In international law, the terms are precise. Hard law refers to obligations that are legally binding, usually treaties, that states must implement and can be held accountable for breaching. Soft law refers to instruments that express commitments or standards without creating binding legal obligations — declarations, guiding principles, codes of conduct, and resolutions. Both shape behaviour, but only one can be enforced. Almost all AI governance to date is soft law, and understanding why clarifies both its usefulness and its limits.

What each type can and cannot do

1

Soft law: fast, flexible, non-binding

It can be agreed quickly, adjusted easily, and joined without the political cost of surrendering sovereignty. It sets norms, signals intent, and builds shared expectations. But it imposes no legal duty, carries no verification, and offers no enforcement — compliance is voluntary and reversible.

2

Hard law: slow, rigid, binding

A treaty is difficult and slow to negotiate and ratify, and hard to change once agreed. But it creates genuine legal obligations, can be paired with verification bodies and enforcement mechanisms, and gives states a basis to hold each other accountable. It is the only form that can actually constrain a determined actor.

Why soft law comes first

The progression from soft to hard law is the normal life cycle of international regimes, not a detour. States are reluctant to accept binding constraints on a technology they do not yet fully understand, in an area where the science is unsettled and the strategic stakes are unclear. Soft law lets them start cooperating without that commitment — building the shared understanding, the definitions, and the trust that make a binding agreement negotiable later. The Montreal Protocol began with the non-binding cooperation of the Vienna Convention; climate governance began with a framework convention before any binding targets. Soft law is the scaffolding on which hard law is later built.

Soft law also does real work in its own right. Norms shape what companies and governments consider acceptable, influence domestic legislation, and create reference points that courts, regulators, and publics can invoke. The Hiroshima principles and Seoul commitments are already changing how developers document and describe their systems. None of this should be dismissed.

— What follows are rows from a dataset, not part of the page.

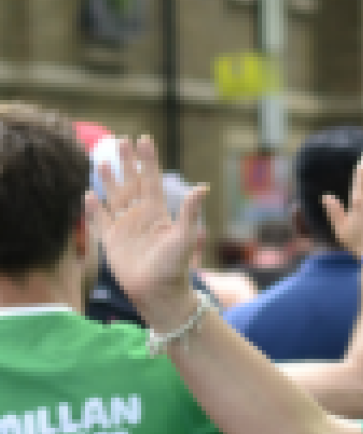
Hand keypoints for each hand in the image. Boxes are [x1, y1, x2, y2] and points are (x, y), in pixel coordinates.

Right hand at [85, 135, 207, 329]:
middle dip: (126, 162)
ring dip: (109, 179)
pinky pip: (100, 220)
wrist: (158, 294)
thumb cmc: (174, 268)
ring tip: (102, 159)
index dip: (147, 160)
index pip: (150, 179)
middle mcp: (140, 216)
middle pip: (131, 183)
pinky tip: (89, 193)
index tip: (144, 139)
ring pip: (114, 197)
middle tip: (121, 140)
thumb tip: (202, 187)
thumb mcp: (184, 237)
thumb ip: (189, 211)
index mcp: (157, 212)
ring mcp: (125, 228)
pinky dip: (94, 208)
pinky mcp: (111, 242)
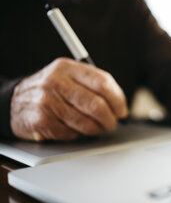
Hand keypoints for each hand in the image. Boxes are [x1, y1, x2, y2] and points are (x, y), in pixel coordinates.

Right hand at [11, 58, 127, 140]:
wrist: (15, 101)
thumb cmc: (52, 90)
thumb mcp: (69, 77)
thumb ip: (94, 84)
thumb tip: (120, 106)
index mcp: (67, 67)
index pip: (103, 83)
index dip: (118, 100)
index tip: (122, 111)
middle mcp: (56, 82)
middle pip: (96, 105)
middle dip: (110, 119)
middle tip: (112, 124)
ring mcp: (46, 101)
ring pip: (86, 122)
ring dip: (96, 130)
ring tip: (97, 128)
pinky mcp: (41, 120)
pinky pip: (71, 134)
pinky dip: (77, 135)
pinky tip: (74, 129)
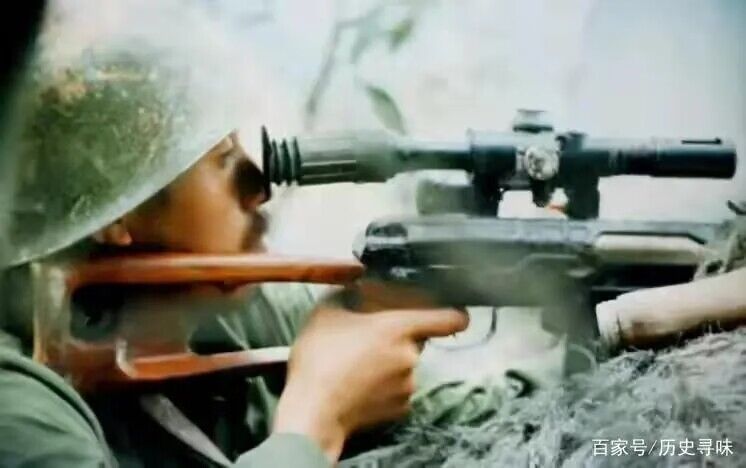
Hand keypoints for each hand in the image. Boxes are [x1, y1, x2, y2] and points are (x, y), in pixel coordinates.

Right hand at [273, 282, 467, 461]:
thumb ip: (351, 293)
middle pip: (417, 339)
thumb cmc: (320, 356)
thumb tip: (361, 286)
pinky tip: (359, 385)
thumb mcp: (327, 311)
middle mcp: (411, 356)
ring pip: (406, 365)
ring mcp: (408, 385)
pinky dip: (384, 387)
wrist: (313, 411)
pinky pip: (398, 390)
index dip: (454, 313)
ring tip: (355, 365)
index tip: (451, 313)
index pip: (450, 318)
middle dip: (398, 337)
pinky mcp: (400, 409)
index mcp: (399, 327)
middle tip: (368, 339)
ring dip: (389, 363)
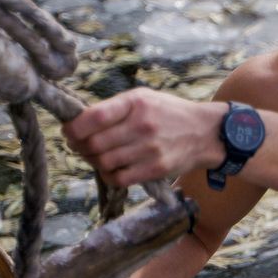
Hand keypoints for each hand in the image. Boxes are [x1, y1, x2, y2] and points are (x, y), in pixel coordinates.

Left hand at [64, 89, 226, 187]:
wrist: (207, 132)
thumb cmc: (170, 113)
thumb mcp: (144, 98)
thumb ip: (114, 108)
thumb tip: (79, 123)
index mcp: (136, 103)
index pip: (93, 118)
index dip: (73, 128)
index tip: (69, 132)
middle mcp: (143, 125)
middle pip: (93, 144)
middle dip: (79, 148)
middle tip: (80, 147)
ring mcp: (150, 149)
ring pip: (103, 162)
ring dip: (93, 162)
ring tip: (98, 157)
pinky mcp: (156, 169)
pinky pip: (119, 178)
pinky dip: (109, 175)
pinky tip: (112, 169)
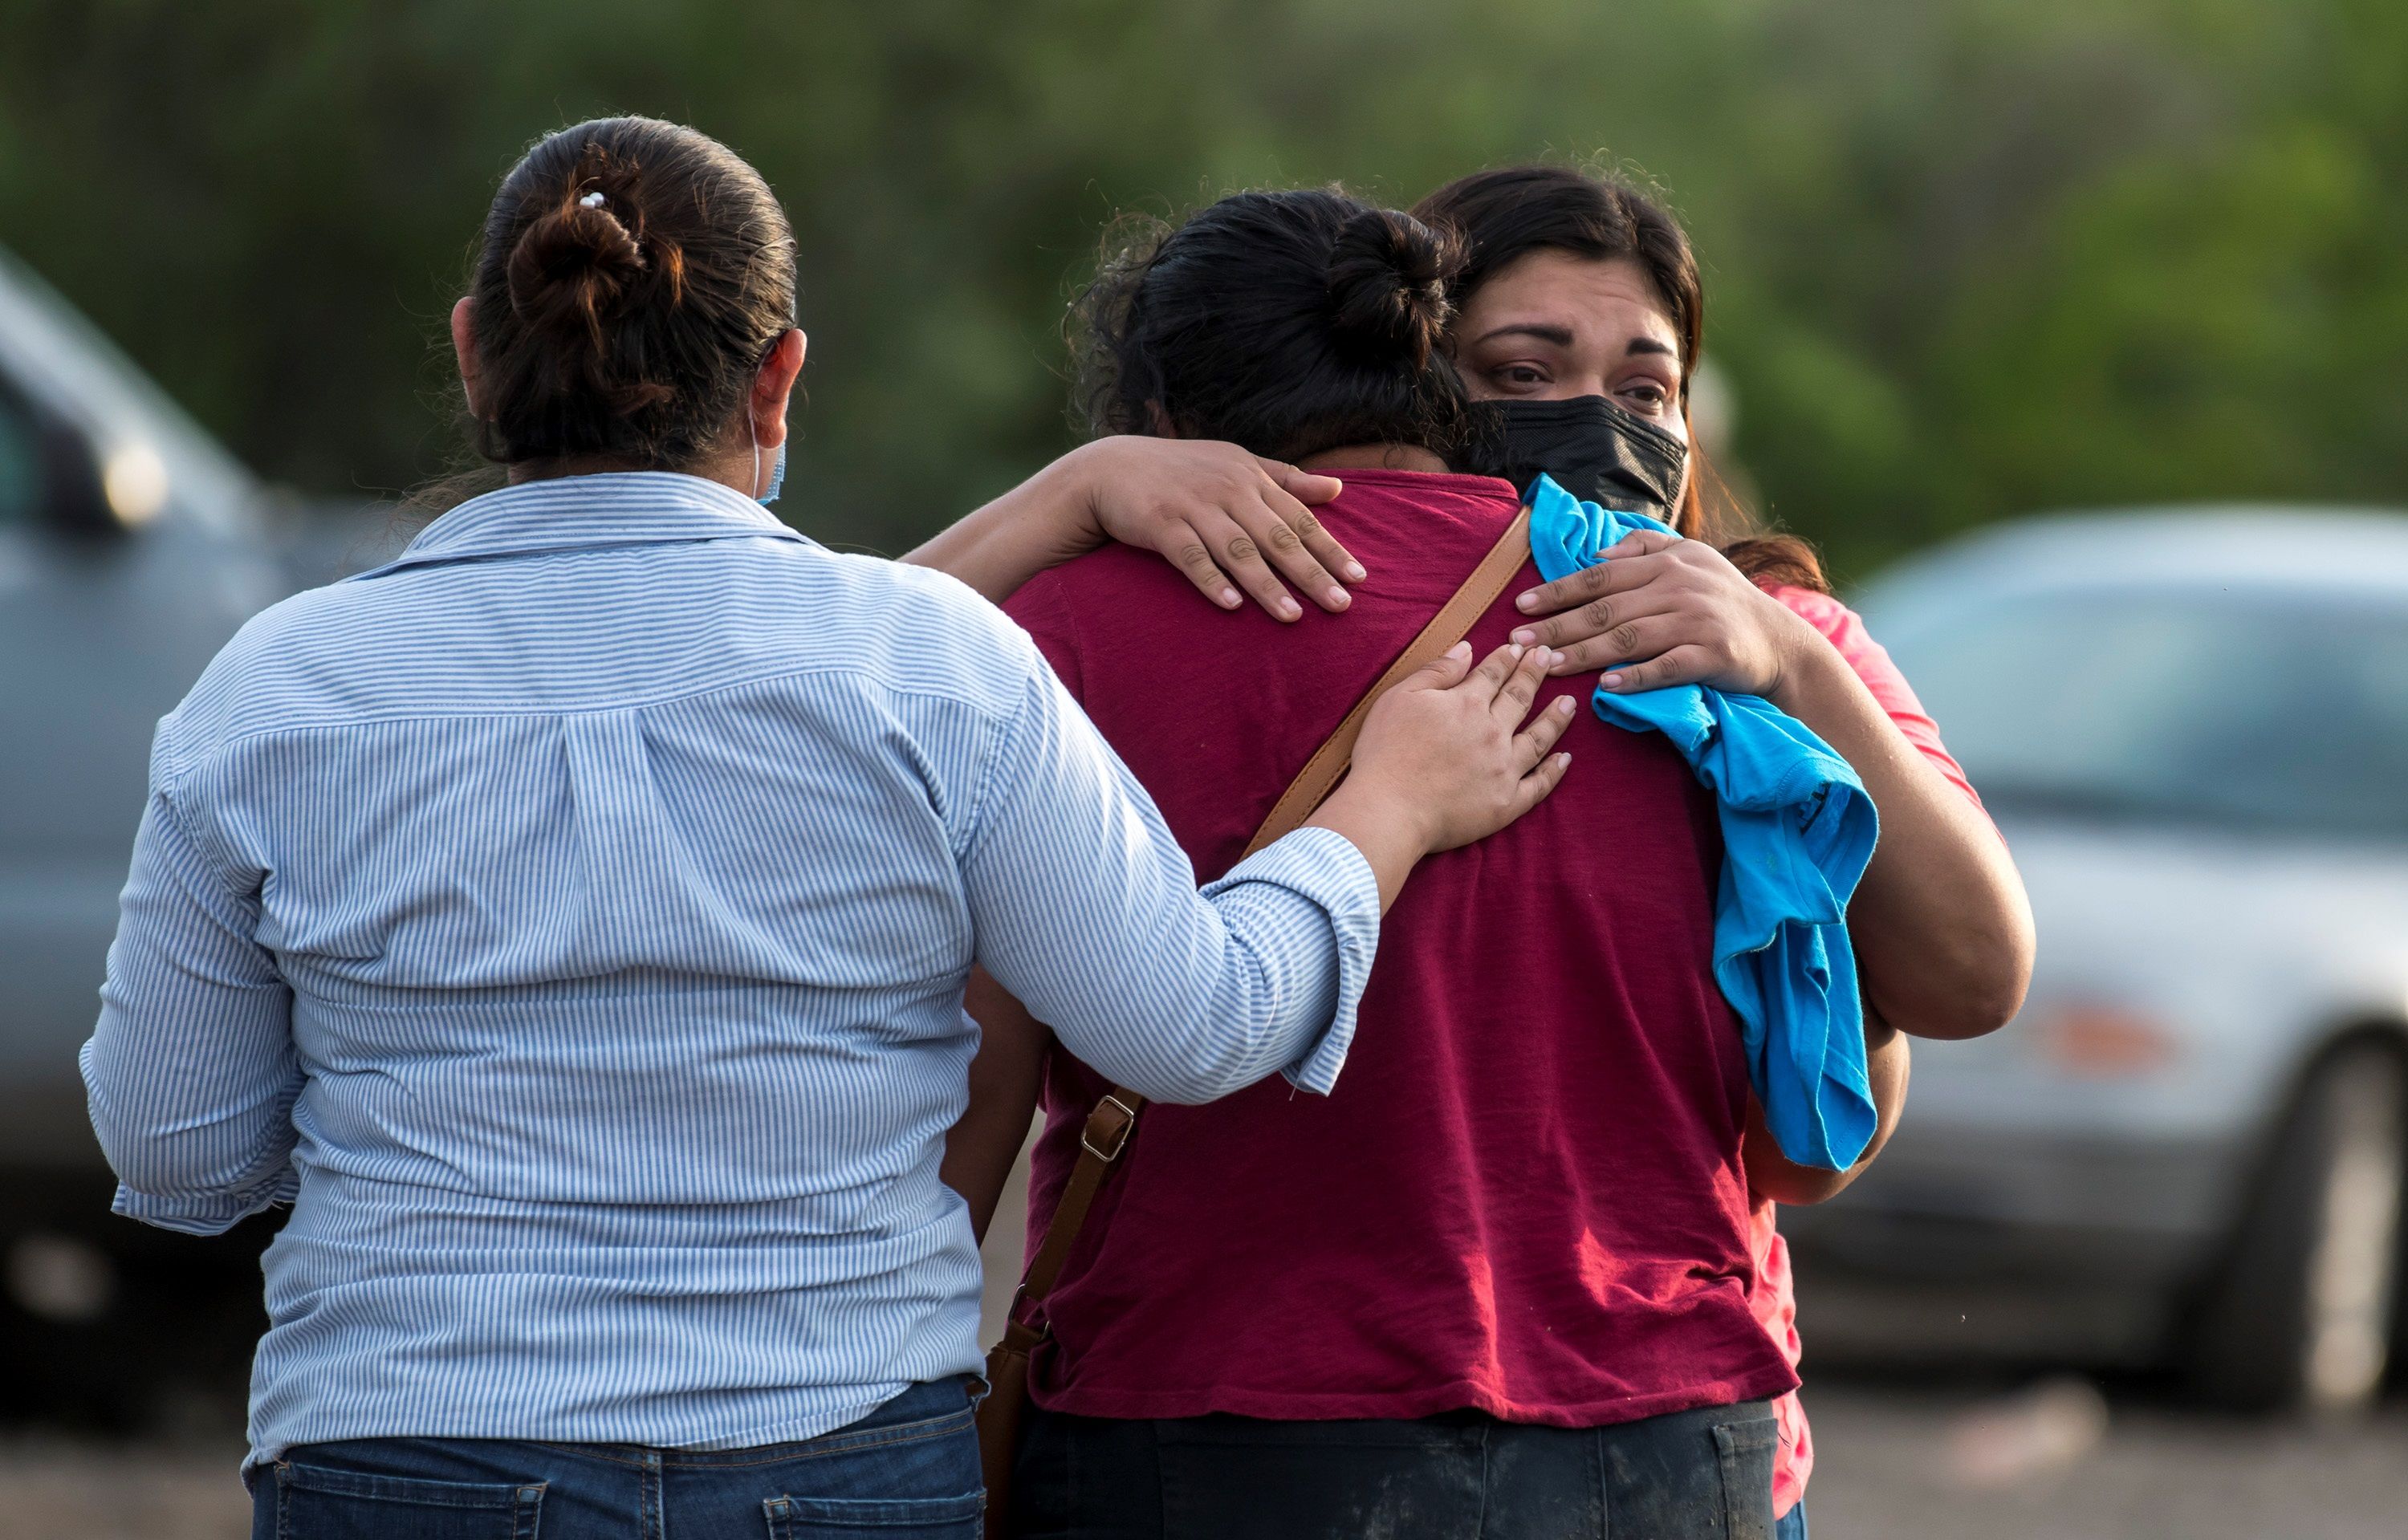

Why soft law is not enough for frontier AI

  • Voluntary means reversible. A commitment a company or state can abandon under competitive pressure provides no security against exactly the scenario — a race to cross a dangerous line — that matters most.
  • No verification means no trust. Soft-law commitments are unverified, so no party can confirm that others are complying. This is fatal in a domain defined by mutual suspicion.
  • No enforcement means no cost to defect. When breaking a promise carries only reputational cost, the actor who believes the prize is decisive will break it.
  • The stakes are irreversible. For risks that may be catastrophic and unrecoverable, 'we agreed to try our best' is not a safety margin. Only binding, verified obligation is.

Soft law is how the world learns to talk about a problem. Hard law is how it agrees to do something about it. For a risk that could be irreversible, staying permanently on the soft side of the line is a decision to hope rather than to govern.

Naoto Nakada, Founder · Nakada Foundation to Save Humanity

The transition is the task

The point is not that soft law is worthless — it is the necessary first stage, and it is doing useful work now. The point is that AI governance cannot stop there. The declarations and codes are valuable precisely as steps toward binding obligation, and their value collapses if the transition never happens. The central governance task of this decade is to convert the soft-law scaffolding into hard-law structure: to turn acknowledged risks into defined thresholds, voluntary commitments into legal duties, and cooperative dialogue into verification and enforcement. Every declaration is a down payment. Whether it buys anything depends on whether the world follows through to a treaty before the technology it describes advances beyond reach.

Common questions.

What is the difference between soft law and hard law?

Hard law consists of legally binding obligations — chiefly treaties — that states must implement and can be held accountable for breaching, and which can be paired with verification and enforcement. Soft law consists of non-binding instruments such as declarations, guiding principles, and codes of conduct that express commitments or standards without creating legal obligations. Both influence behaviour, but only hard law can actually be enforced.

Is AI governance currently soft law or hard law?

Almost entirely soft law. The Bletchley Declaration, the G7 Hiroshima principles and code of conduct, the Seoul commitments, and the OECD guidelines are all non-binding. The main exception is the Council of Europe's Framework Convention on AI, which is binding but does not address frontier existential risk. There is currently no hard-law instrument governing the catastrophic risks from the most advanced AI systems.

Why does soft law usually come before hard law?

Because states are reluctant to accept binding constraints on a technology they do not yet fully understand. Soft law lets them begin cooperating — building shared definitions, understanding, and trust — without surrendering sovereignty, which makes a binding agreement negotiable later. Major regimes like the ozone and climate treaties began with non-binding frameworks before adding binding obligations. Soft law is the normal scaffolding for hard law.

Why isn't soft law enough for frontier AI?

Because it is voluntary, unverified, and unenforceable. A commitment that can be abandoned under competitive pressure gives no security against a race to cross a dangerous capability line; without verification, no party can confirm others are complying; and without enforcement, defection carries only reputational cost. For risks that may be catastrophic and irreversible, only binding, verified obligation provides a genuine safeguard.